# Listing
---
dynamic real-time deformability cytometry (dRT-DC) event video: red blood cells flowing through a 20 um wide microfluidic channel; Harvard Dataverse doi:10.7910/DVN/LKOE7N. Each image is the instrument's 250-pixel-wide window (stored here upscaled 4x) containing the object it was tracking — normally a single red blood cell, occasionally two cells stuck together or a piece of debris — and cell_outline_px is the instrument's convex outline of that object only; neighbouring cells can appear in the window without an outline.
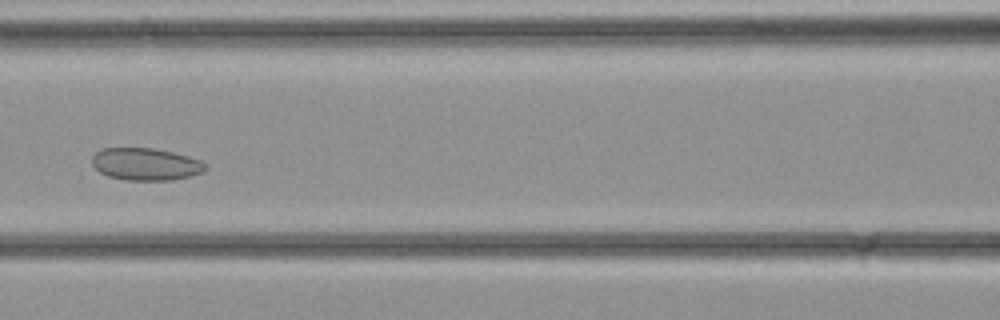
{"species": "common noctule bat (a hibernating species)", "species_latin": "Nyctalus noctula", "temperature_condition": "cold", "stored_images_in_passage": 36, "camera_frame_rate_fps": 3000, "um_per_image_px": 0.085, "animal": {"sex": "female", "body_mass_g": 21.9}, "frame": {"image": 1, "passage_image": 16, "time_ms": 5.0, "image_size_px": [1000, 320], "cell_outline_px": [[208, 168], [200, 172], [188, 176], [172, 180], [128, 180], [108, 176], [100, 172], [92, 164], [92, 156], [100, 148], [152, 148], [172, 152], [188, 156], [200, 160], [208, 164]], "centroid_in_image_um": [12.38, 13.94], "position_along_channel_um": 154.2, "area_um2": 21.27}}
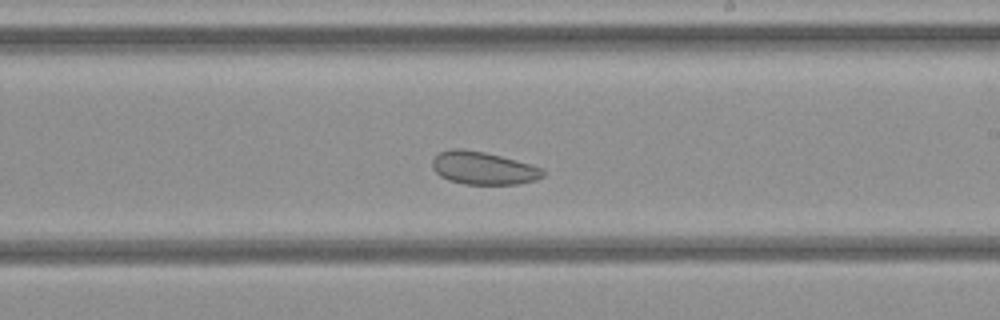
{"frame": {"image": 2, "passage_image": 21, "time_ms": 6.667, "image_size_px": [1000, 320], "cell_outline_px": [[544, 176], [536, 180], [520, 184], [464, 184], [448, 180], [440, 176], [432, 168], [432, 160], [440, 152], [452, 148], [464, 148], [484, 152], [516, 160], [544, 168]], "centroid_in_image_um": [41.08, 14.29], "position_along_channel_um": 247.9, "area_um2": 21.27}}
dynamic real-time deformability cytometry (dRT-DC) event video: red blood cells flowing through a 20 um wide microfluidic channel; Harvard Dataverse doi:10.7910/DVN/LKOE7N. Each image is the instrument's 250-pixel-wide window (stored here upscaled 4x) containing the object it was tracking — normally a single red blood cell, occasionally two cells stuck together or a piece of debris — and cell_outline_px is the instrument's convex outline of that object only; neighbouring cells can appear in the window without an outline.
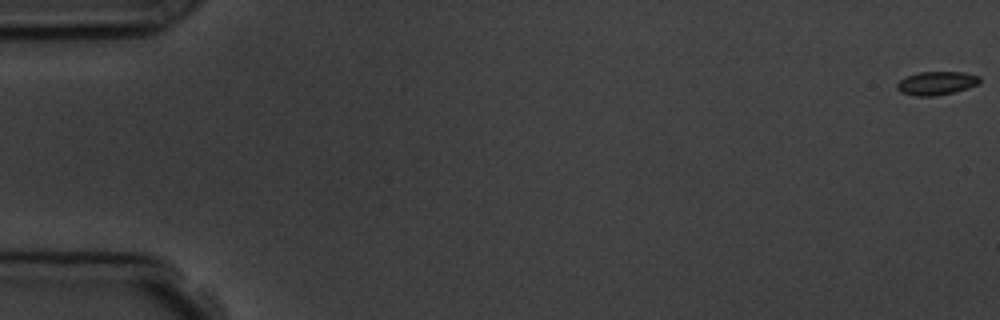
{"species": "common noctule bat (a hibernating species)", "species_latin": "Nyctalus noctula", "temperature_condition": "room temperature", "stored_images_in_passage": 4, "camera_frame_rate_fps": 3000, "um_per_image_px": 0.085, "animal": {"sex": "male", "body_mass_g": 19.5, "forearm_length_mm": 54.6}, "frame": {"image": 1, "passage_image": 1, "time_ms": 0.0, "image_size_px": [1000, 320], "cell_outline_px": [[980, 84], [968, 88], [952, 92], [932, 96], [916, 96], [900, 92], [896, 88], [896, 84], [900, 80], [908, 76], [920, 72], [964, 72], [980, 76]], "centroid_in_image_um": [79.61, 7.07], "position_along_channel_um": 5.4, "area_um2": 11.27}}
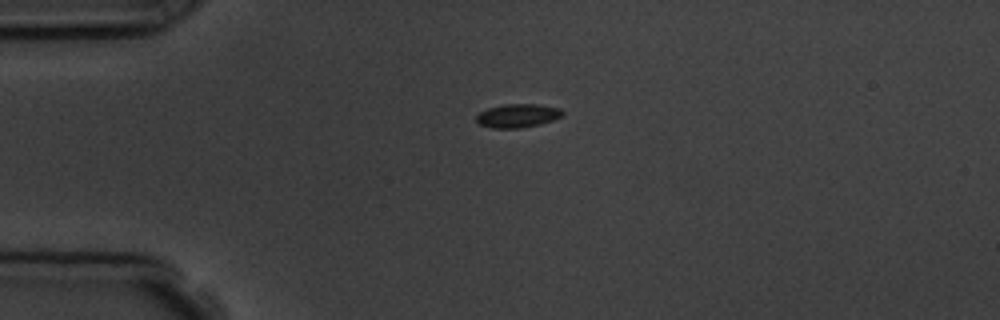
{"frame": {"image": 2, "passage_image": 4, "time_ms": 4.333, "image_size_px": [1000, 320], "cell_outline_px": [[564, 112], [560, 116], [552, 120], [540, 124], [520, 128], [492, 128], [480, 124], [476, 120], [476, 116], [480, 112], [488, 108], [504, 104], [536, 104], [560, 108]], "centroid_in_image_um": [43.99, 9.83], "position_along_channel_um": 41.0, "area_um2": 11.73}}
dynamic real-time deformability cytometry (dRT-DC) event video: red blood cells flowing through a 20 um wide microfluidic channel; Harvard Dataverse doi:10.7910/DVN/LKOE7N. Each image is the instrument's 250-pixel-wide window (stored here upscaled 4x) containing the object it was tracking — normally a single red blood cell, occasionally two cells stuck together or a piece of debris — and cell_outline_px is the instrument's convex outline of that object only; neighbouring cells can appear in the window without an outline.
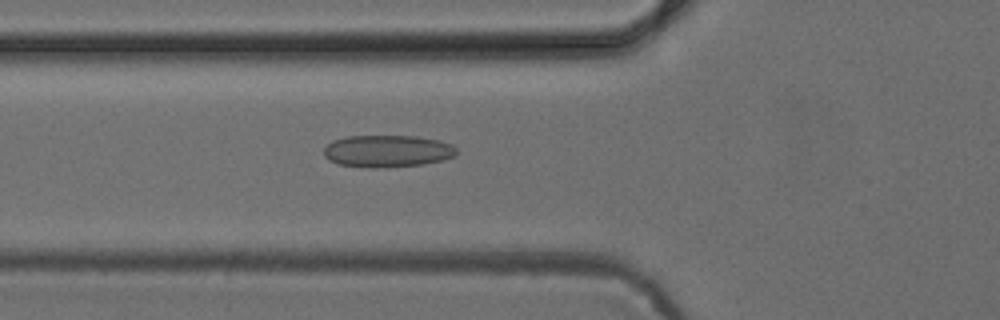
---
Output all of the data exactly as it stands, minus any images.

dynamic real-time deformability cytometry (dRT-DC) event video: red blood cells flowing through a 20 um wide microfluidic channel; Harvard Dataverse doi:10.7910/DVN/LKOE7N. Each image is the instrument's 250-pixel-wide window (stored here upscaled 4x) containing the object it was tracking — normally a single red blood cell, occasionally two cells stuck together or a piece of debris — and cell_outline_px is the instrument's convex outline of that object only; neighbouring cells can appear in the window without an outline.
{"species": "common noctule bat (a hibernating species)", "species_latin": "Nyctalus noctula", "temperature_condition": "cold", "stored_images_in_passage": 36, "camera_frame_rate_fps": 3000, "um_per_image_px": 0.085, "animal": {"sex": "female", "body_mass_g": 21.9}, "frame": {"image": 1, "passage_image": 16, "time_ms": 5.0, "image_size_px": [1000, 320], "cell_outline_px": [[208, 168], [200, 172], [188, 176], [172, 180], [128, 180], [108, 176], [100, 172], [92, 164], [92, 156], [100, 148], [152, 148], [172, 152], [188, 156], [200, 160], [208, 164]], "centroid_in_image_um": [12.38, 13.94], "position_along_channel_um": 154.2, "area_um2": 21.27}}
{"frame": {"image": 2, "passage_image": 21, "time_ms": 6.667, "image_size_px": [1000, 320], "cell_outline_px": [[544, 176], [536, 180], [520, 184], [464, 184], [448, 180], [440, 176], [432, 168], [432, 160], [440, 152], [452, 148], [464, 148], [484, 152], [516, 160], [544, 168]], "centroid_in_image_um": [41.08, 14.29], "position_along_channel_um": 247.9, "area_um2": 21.27}}
dynamic real-time deformability cytometry (dRT-DC) event video: red blood cells flowing through a 20 um wide microfluidic channel; Harvard Dataverse doi:10.7910/DVN/LKOE7N. Each image is the instrument's 250-pixel-wide window (stored here upscaled 4x) containing the object it was tracking — normally a single red blood cell, occasionally two cells stuck together or a piece of debris — and cell_outline_px is the instrument's convex outline of that object only; neighbouring cells can appear in the window without an outline.
{"species": "common noctule bat (a hibernating species)", "species_latin": "Nyctalus noctula", "temperature_condition": "room temperature", "stored_images_in_passage": 4, "camera_frame_rate_fps": 3000, "um_per_image_px": 0.085, "animal": {"sex": "male", "body_mass_g": 19.5, "forearm_length_mm": 54.6}, "frame": {"image": 1, "passage_image": 1, "time_ms": 0.0, "image_size_px": [1000, 320], "cell_outline_px": [[980, 84], [968, 88], [952, 92], [932, 96], [916, 96], [900, 92], [896, 88], [896, 84], [900, 80], [908, 76], [920, 72], [964, 72], [980, 76]], "centroid_in_image_um": [79.61, 7.07], "position_along_channel_um": 5.4, "area_um2": 11.27}}
{"frame": {"image": 2, "passage_image": 4, "time_ms": 4.333, "image_size_px": [1000, 320], "cell_outline_px": [[564, 112], [560, 116], [552, 120], [540, 124], [520, 128], [492, 128], [480, 124], [476, 120], [476, 116], [480, 112], [488, 108], [504, 104], [536, 104], [560, 108]], "centroid_in_image_um": [43.99, 9.83], "position_along_channel_um": 41.0, "area_um2": 11.73}}
dynamic real-time deformability cytometry (dRT-DC) event video: red blood cells flowing through a 20 um wide microfluidic channel; Harvard Dataverse doi:10.7910/DVN/LKOE7N. Each image is the instrument's 250-pixel-wide window (stored here upscaled 4x) containing the object it was tracking — normally a single red blood cell, occasionally two cells stuck together or a piece of debris — and cell_outline_px is the instrument's convex outline of that object only; neighbouring cells can appear in the window without an outline.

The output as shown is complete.